§ WORK TO BE COMPLETED
Print each line below verbatim, skipping every picture.

§ Stored data
----------------------------------------

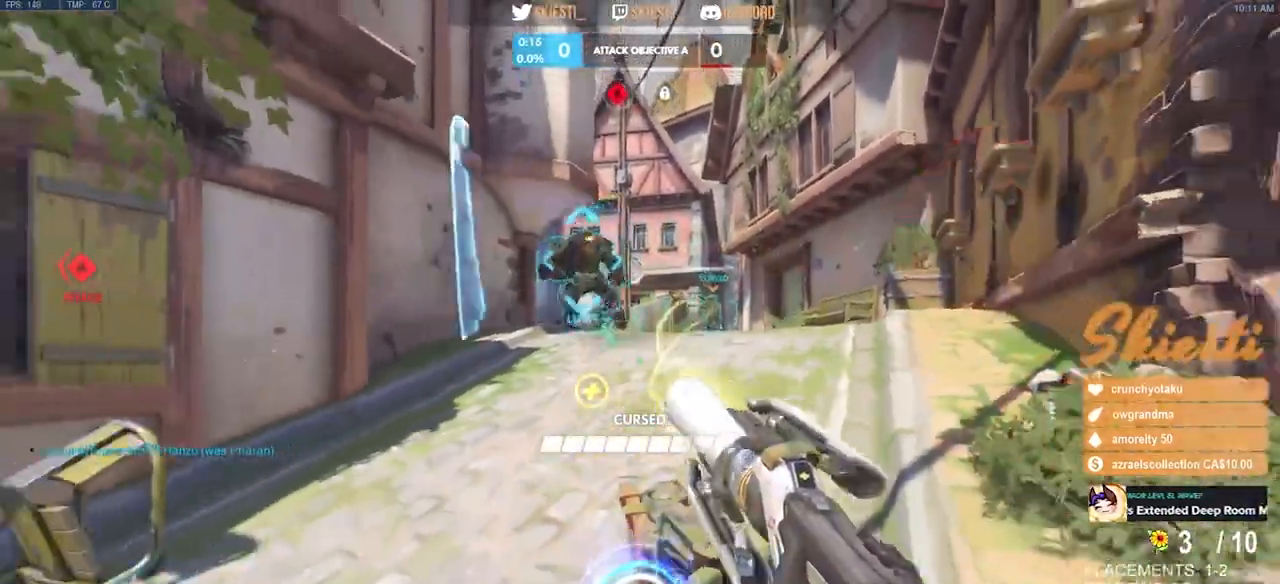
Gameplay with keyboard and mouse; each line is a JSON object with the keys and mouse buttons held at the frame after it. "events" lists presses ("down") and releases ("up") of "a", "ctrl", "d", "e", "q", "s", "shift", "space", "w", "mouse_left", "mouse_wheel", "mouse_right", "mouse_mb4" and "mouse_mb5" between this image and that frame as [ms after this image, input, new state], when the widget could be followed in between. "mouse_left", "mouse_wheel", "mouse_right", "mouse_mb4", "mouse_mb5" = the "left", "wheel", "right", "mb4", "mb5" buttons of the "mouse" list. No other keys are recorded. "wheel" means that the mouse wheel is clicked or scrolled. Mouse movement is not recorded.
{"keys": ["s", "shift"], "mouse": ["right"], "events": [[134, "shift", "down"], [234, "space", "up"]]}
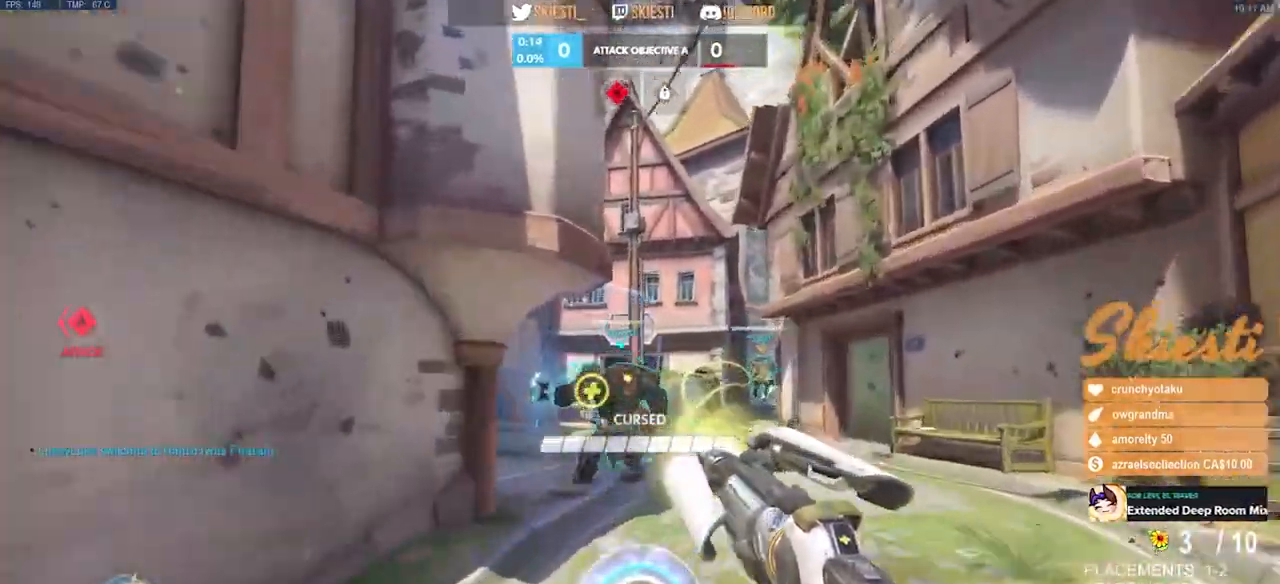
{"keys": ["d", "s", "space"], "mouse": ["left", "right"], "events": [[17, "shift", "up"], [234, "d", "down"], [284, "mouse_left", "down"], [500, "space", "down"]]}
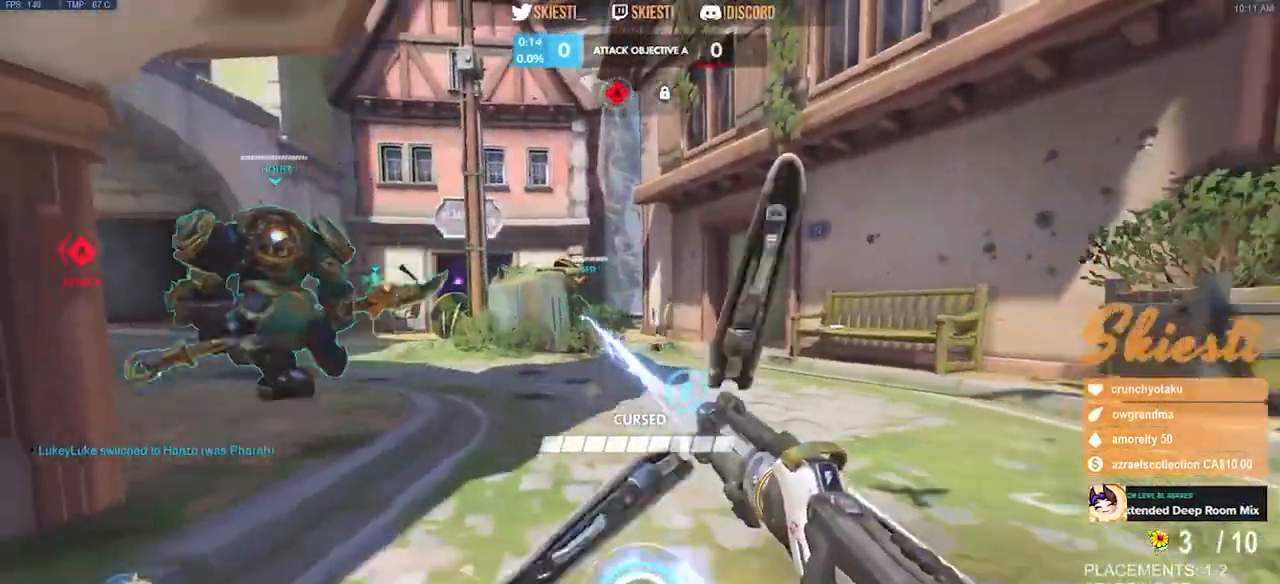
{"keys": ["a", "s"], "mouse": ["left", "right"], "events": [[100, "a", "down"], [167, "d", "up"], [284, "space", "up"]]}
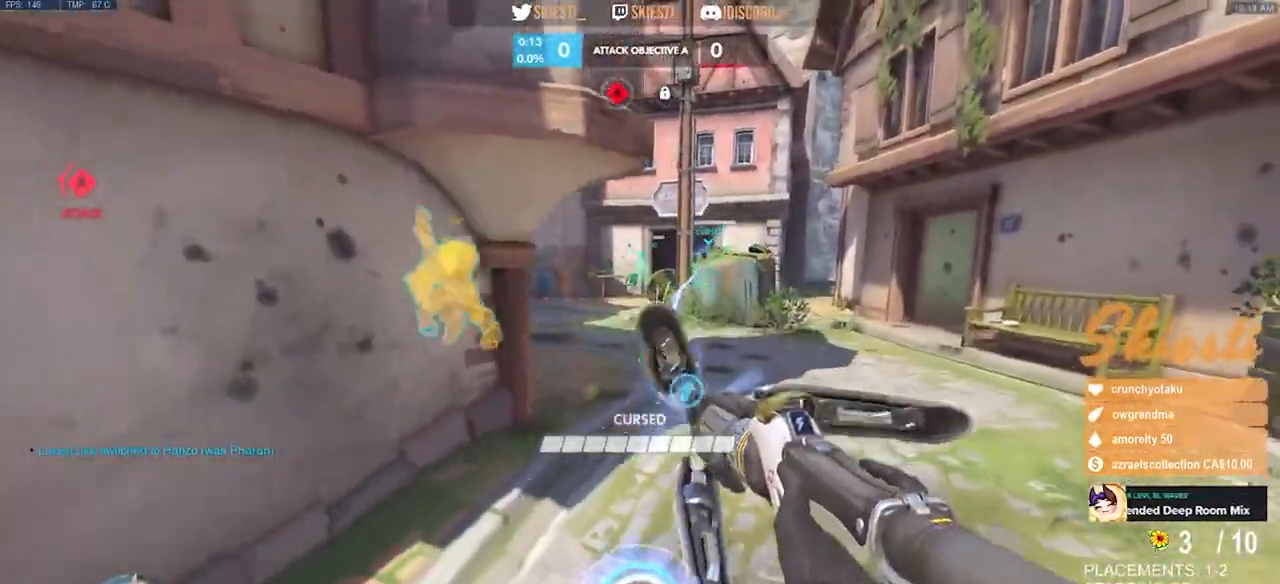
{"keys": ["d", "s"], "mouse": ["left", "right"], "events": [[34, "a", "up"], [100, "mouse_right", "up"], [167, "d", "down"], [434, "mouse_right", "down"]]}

----------------------------------------

§ RESULT BELOW
Gameplay with keyboard and mouse; each line is a JSON object with the keys and mouse buttons held at the frame after it. "events" lists presses ("down") and releases ("up") of "a", "ctrl", "d", "e", "q", "s", "shift", "space", "w", "mouse_left", "mouse_wheel", "mouse_right", "mouse_mb4" and "mouse_mb5" between this image and that frame as [ms after this image, input, new state], when the widget could be followed in between. "mouse_left", "mouse_wheel", "mouse_right", "mouse_mb4", "mouse_mb5" = the "left", "wheel", "right", "mb4", "mb5" buttons of the "mouse" list. No other keys are recorded. "wheel" means that the mouse wheel is clicked or scrolled. Mouse movement is not recorded.
{"keys": ["s", "shift"], "mouse": ["right"], "events": [[134, "shift", "down"], [234, "space", "up"]]}
{"keys": ["d", "s", "space"], "mouse": ["left", "right"], "events": [[17, "shift", "up"], [234, "d", "down"], [284, "mouse_left", "down"], [500, "space", "down"]]}
{"keys": ["a", "s"], "mouse": ["left", "right"], "events": [[100, "a", "down"], [167, "d", "up"], [284, "space", "up"]]}
{"keys": ["d", "s"], "mouse": ["left", "right"], "events": [[34, "a", "up"], [100, "mouse_right", "up"], [167, "d", "down"], [434, "mouse_right", "down"]]}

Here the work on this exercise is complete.